Pull out every line of the material that contains the word "family".

□ □ □ □

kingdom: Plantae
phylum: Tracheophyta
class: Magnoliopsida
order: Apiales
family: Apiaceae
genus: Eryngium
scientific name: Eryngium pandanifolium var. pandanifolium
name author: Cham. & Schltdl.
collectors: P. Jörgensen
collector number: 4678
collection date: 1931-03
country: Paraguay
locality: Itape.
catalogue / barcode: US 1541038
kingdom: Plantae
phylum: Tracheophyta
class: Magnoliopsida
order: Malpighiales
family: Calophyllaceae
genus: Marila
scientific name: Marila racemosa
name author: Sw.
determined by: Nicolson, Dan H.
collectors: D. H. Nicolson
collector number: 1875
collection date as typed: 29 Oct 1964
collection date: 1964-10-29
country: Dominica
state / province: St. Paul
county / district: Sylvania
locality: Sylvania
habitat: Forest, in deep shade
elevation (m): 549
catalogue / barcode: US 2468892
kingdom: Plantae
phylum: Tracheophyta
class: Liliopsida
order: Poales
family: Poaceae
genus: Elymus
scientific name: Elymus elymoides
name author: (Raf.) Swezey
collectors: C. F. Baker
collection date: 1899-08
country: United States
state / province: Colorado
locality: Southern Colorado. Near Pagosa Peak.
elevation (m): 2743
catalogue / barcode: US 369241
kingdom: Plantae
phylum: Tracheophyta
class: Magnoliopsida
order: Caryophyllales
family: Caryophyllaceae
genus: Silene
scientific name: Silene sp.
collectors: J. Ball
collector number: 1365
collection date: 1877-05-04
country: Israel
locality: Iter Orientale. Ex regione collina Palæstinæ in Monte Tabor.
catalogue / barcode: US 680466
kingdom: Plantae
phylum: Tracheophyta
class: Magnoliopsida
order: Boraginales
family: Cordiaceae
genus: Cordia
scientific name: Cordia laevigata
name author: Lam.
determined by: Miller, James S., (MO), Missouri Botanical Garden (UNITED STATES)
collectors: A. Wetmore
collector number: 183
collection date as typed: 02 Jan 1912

□ □ □ □

Result of the exercise
family: Apiaceae
family: Calophyllaceae
family: Poaceae
family: Caryophyllaceae
family: Cordiaceae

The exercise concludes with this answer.